▶ [Exercices à réaliser]
• A. Reprenez mot pour mot le passage du texte sur les Lentillères : commencez aux mots « C'est le jardin » et arrêtez-vous après les mots « est en travaux. ».
• B. D'après le texte sur les Lentillères, combien de logements la ville de Dijon a-t-elle décidé de construire ?
• C. Ces affirmations sont-elles conformes au texte sur les Lentillères ? Pour chacune, répondez par oui ou par non et citez les mots du texte qui tranchent. (i) Le défrichement du Pot'Col'Le a eu lieu en mars 2010. (ii) L'îlot occupé s'étend sur 19,6 hectares. (iii) Jean-Pierre travaille seul sa parcelle.

▶ [Extrait choisi]
- - - -

J'ai débarqué sur le quartier libre des Lentillères par un doux matin de printemps. Au téléphone, Maÿs avait indiqué deux rues. L'une d'elle a sa chaussée défoncée. Rectiligne, elle est encaissée entre le haut mur de soutènement de la voie ferrée qui va vers Nancy et la limite du quartier, mi haies buissonnantes mi murs, entrecoupée de passages piétons. Au bout de la rue, je tourne à droite et tombe sur un petit parking devant ce qui semble être l'entrée du lieu. Adossé à des arbustes, un panneau confirme cette première impression. Au-delà d'un espace jardiné large d'une trentaine de mètres, trois mots sont peints en rouge sur un mur : « potager des Lentillères ».
C'est le jardin du Pot'Col'Le, le Potager collectif des Lentillères. Son défrichement par une centaine de personnes, en mars 2010 après une manifestation pour l'attribution de terres à des maraîchers, est le point de départ de l'occupation de cet îlot de 6 hectares appartenant à la zone de 19,6 hectares où la ville de Dijon a décidé de construire 1500 logements. La première tranche de ce projet appelé « écocité Jardin des maraîchers » est en travaux.
Il n'y a personne ce jeudi matin sur le Pot'Col'Le qu'une dizaine de personnes cultivent, en soirée ou le week-end, sur une trentaine d'ares. Je le traverse, franchis le mur et me retrouve sur un sentier au milieu de dizaines de petits jardins individuels. La première personne que je croise est Jean-Pierre. Paysan-maraîcher en Saône-et-Loire, il travaille depuis trois ans une parcelle de quelques ares avec une amie. Il se propose aussitôt de me faire faire le tour de la friche. On tombe sur Chantal, aussi pressée de terminer du désherbage sur sa petite parcelle que soucieuse d'être à un rendez-vous pour préparer un dossier pour un demandeur d'asile...

- - - -

(Entrées de données enregistrées)
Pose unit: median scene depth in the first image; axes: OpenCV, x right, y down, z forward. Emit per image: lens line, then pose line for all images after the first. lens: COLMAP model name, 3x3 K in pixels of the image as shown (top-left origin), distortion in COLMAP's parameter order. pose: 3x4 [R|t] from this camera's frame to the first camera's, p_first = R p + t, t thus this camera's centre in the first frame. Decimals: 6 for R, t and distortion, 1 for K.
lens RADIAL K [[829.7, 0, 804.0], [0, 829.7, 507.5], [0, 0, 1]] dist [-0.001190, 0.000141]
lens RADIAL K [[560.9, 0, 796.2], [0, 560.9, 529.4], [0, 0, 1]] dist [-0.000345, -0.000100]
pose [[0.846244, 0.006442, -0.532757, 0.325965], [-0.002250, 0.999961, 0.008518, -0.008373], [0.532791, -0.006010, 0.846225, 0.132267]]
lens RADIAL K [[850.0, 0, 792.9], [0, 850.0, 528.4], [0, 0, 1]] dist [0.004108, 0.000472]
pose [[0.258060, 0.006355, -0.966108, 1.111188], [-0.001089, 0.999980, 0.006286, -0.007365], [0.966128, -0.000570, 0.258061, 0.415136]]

- - - -

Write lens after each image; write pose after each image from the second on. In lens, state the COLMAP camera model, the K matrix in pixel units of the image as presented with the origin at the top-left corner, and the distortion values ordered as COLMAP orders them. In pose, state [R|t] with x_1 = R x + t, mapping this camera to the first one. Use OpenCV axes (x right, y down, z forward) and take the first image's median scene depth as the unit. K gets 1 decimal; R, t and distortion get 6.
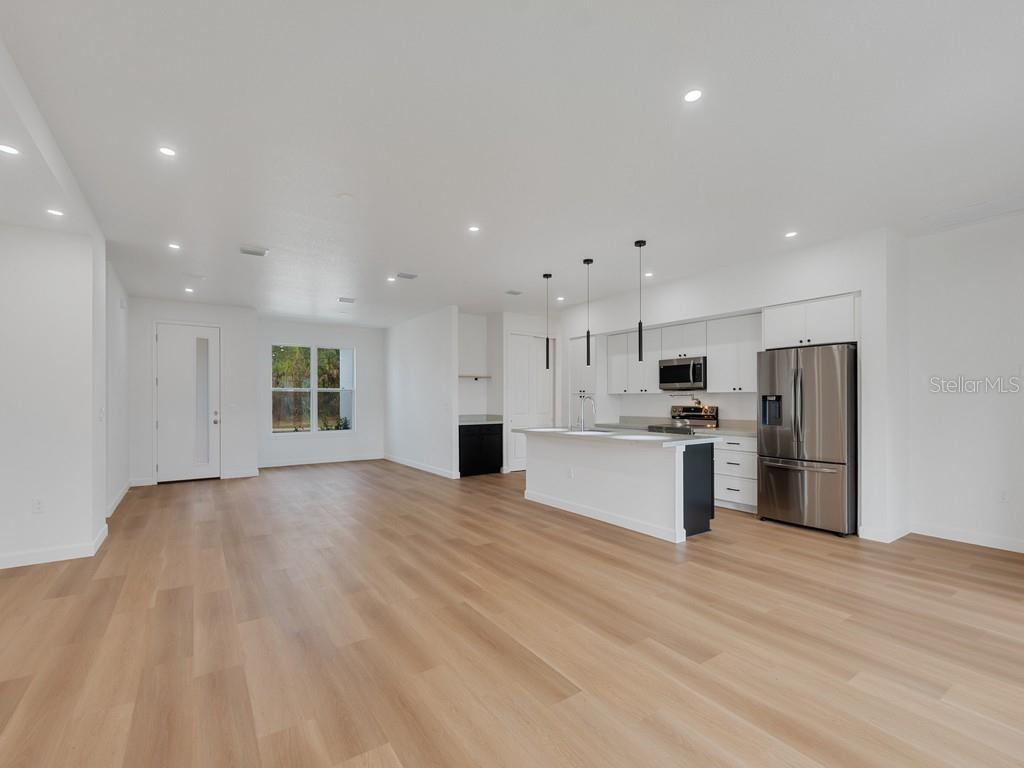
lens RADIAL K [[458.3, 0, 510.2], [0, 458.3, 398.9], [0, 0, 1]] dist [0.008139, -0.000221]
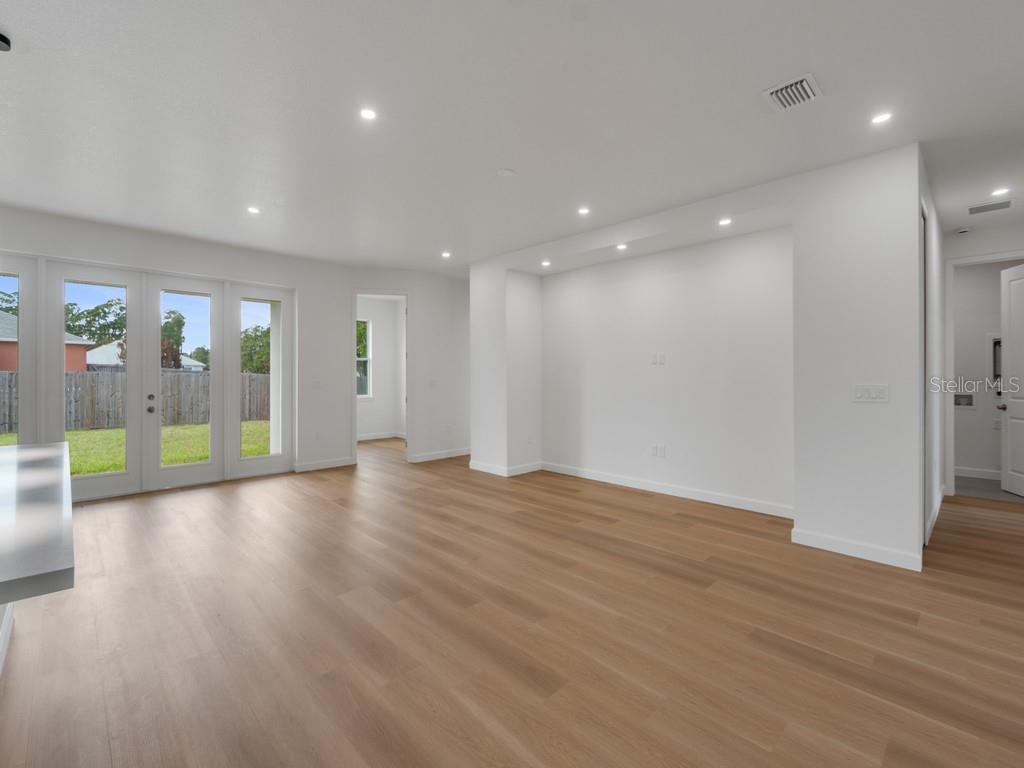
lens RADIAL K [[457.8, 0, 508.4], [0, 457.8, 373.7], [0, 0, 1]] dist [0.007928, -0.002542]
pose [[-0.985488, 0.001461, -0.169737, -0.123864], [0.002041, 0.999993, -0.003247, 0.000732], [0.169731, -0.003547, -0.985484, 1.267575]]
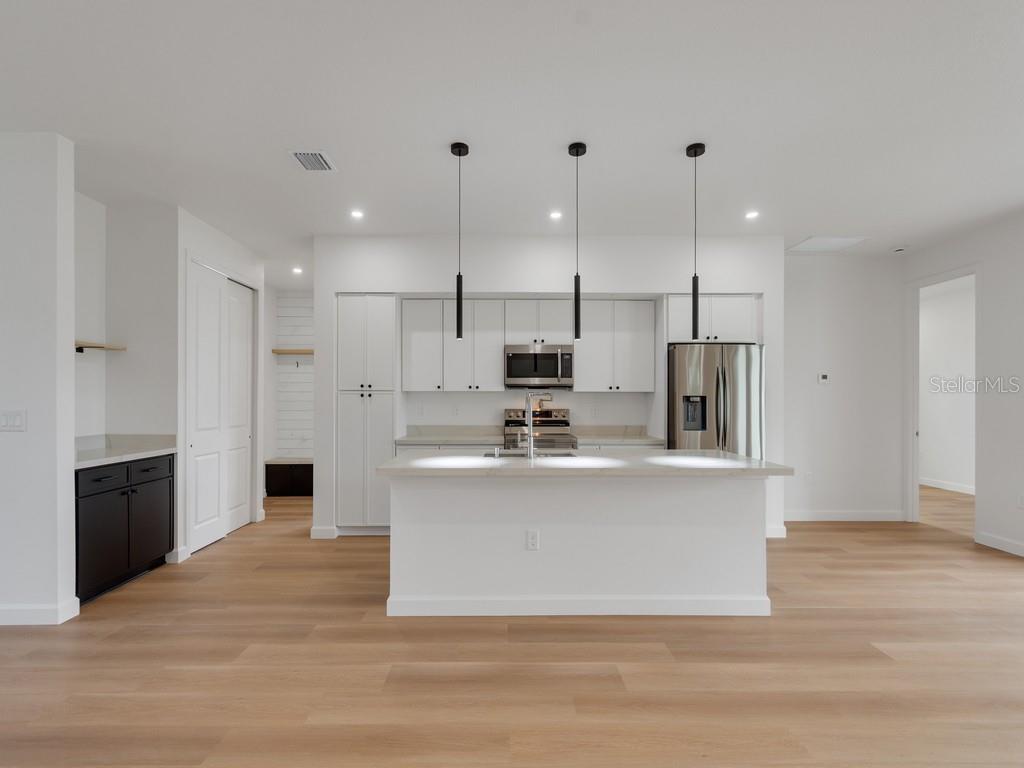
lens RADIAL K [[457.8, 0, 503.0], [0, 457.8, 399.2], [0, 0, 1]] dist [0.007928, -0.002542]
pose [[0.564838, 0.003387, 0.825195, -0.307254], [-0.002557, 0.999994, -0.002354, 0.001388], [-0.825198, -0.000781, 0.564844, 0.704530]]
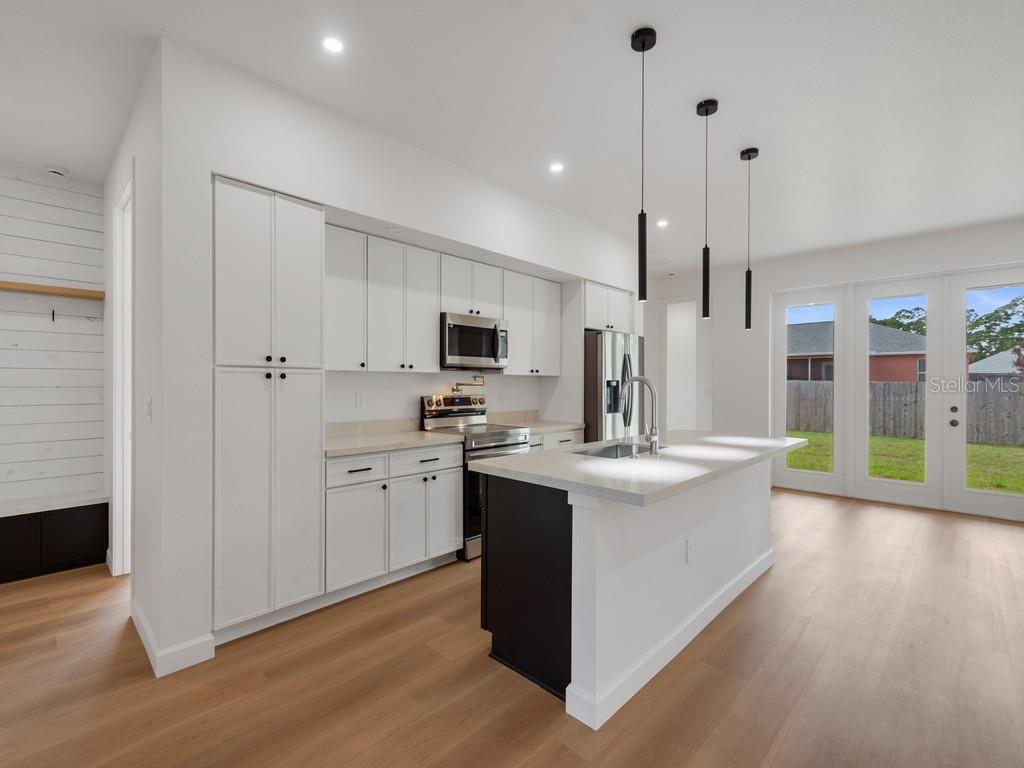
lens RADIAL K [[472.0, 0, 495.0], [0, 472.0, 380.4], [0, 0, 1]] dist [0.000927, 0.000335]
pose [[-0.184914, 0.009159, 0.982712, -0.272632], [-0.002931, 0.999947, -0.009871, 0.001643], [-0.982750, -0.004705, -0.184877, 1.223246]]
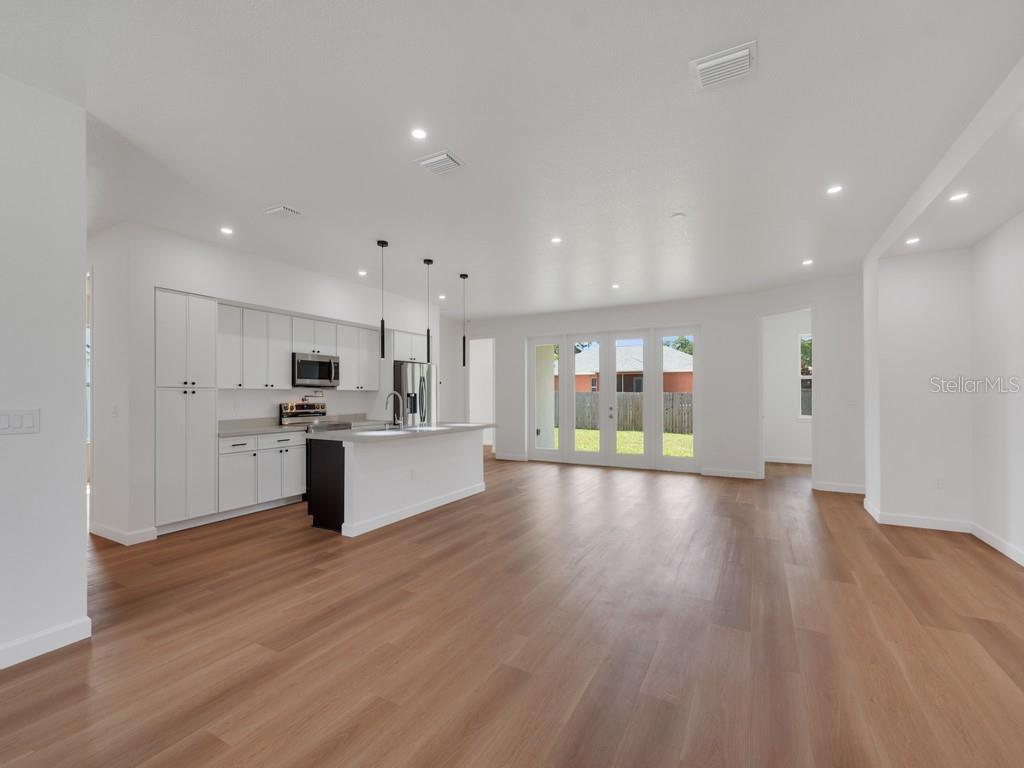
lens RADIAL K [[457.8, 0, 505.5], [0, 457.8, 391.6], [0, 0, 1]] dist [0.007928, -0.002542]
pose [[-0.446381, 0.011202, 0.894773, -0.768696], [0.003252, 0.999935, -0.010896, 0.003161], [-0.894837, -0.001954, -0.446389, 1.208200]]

- - - -

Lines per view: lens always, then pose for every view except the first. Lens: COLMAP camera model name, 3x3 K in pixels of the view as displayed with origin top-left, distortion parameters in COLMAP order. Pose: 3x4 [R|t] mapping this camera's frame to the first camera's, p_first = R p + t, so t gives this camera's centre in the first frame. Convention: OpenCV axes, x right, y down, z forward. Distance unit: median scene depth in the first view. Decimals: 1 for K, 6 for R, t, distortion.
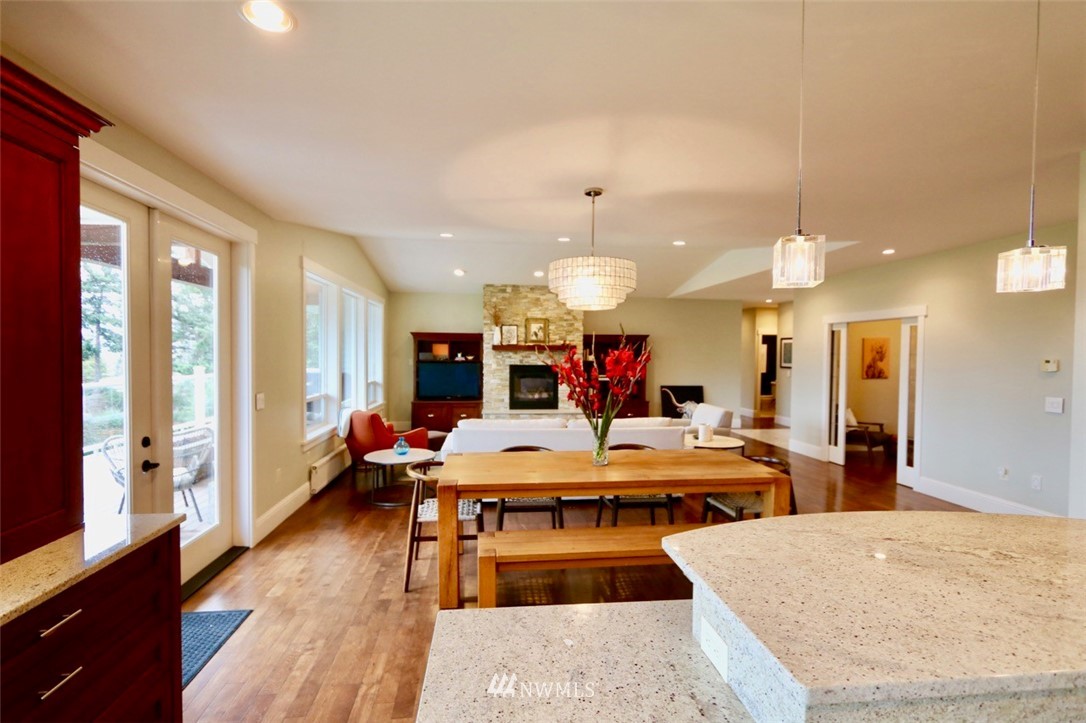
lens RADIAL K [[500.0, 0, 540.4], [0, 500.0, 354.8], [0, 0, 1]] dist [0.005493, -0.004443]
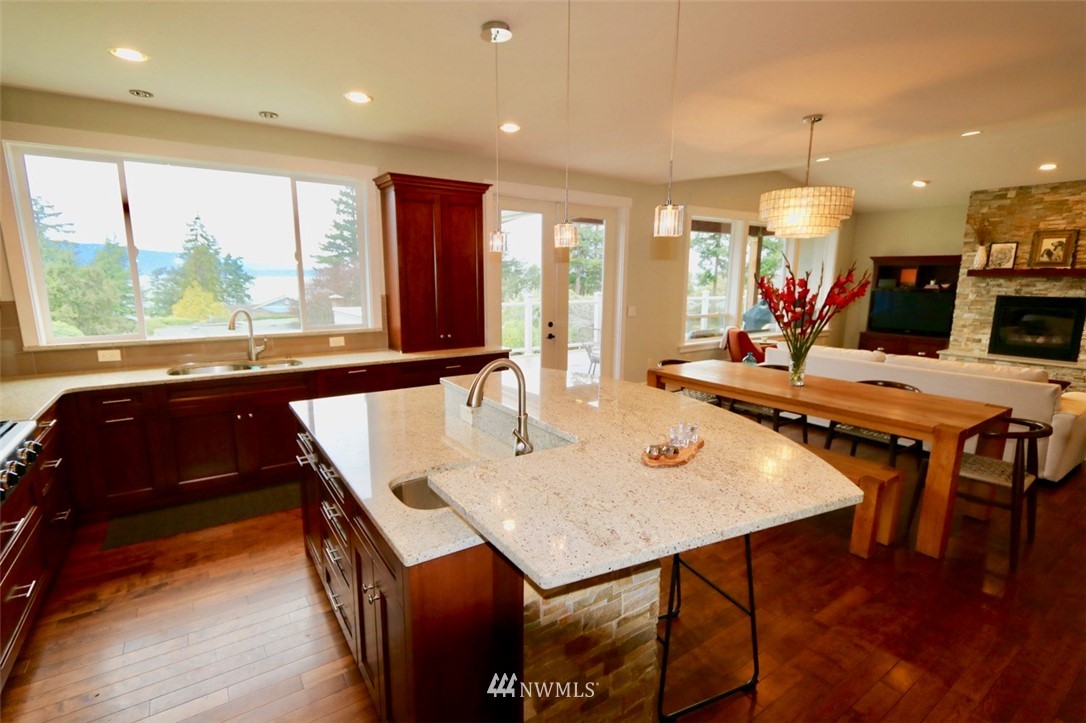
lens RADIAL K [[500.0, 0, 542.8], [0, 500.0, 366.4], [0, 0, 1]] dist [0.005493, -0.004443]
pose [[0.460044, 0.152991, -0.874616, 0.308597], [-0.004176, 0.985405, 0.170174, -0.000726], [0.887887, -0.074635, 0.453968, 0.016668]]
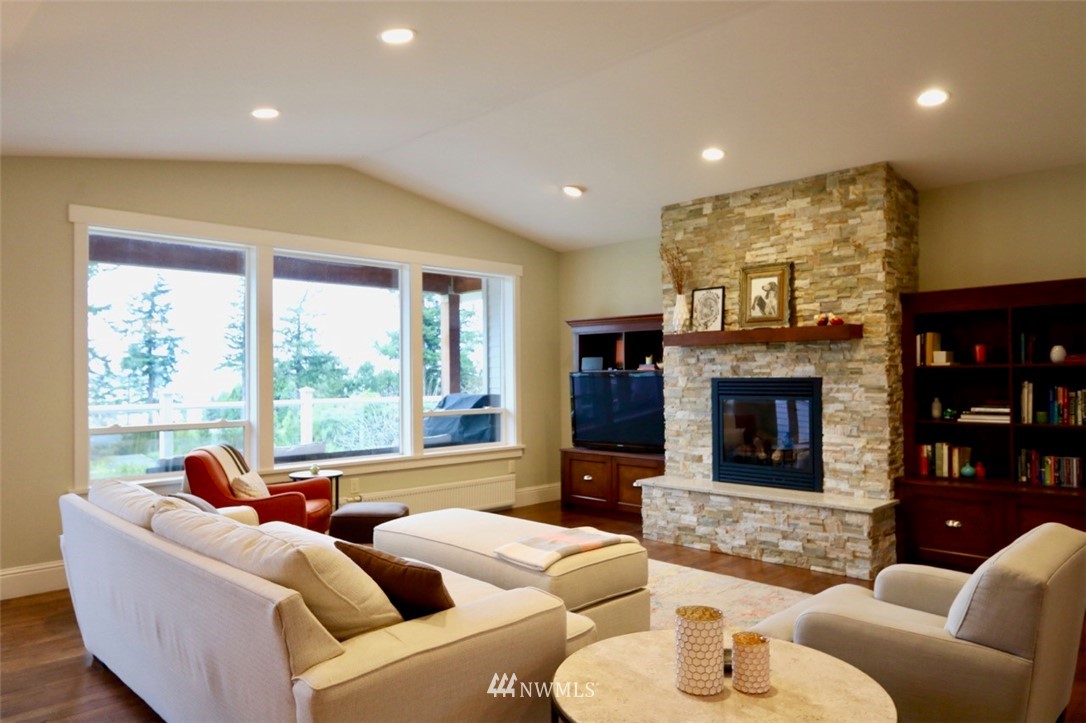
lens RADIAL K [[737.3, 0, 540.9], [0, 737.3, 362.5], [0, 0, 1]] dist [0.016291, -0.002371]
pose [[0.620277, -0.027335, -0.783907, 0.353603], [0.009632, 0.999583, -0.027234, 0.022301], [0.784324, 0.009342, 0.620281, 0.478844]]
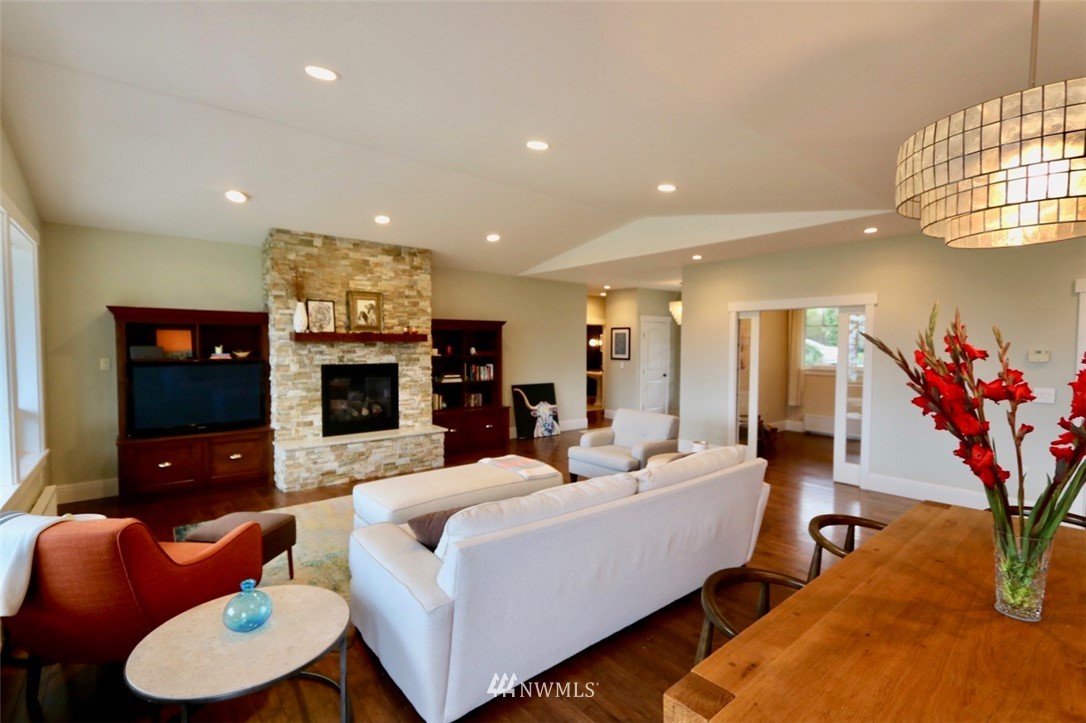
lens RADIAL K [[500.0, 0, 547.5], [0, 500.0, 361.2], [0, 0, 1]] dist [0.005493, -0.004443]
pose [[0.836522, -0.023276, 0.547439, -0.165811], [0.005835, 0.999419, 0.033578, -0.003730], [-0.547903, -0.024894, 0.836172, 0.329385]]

- - - -

▶ [Liste des réponses]
• A.
C'est le jardin du Pot'Col'Le, le Potager collectif des Lentillères. Son défrichement par une centaine de personnes, en mars 2010 après une manifestation pour l'attribution de terres à des maraîchers, est le point de départ de l'occupation de cet îlot de 6 hectares appartenant à la zone de 19,6 hectares où la ville de Dijon a décidé de construire 1500 logements. La première tranche de ce projet appelé « écocité Jardin des maraîchers » est en travaux.

• B. 1500 logements.

• C.
(i) Oui : « en mars 2010 après une manifestation pour l'attribution de terres à des maraîchers ».
(ii) Non : « cet îlot de 6 hectares appartenant à la zone de 19,6 hectares ».
(iii) Non : « il travaille depuis trois ans une parcelle de quelques ares avec une amie ».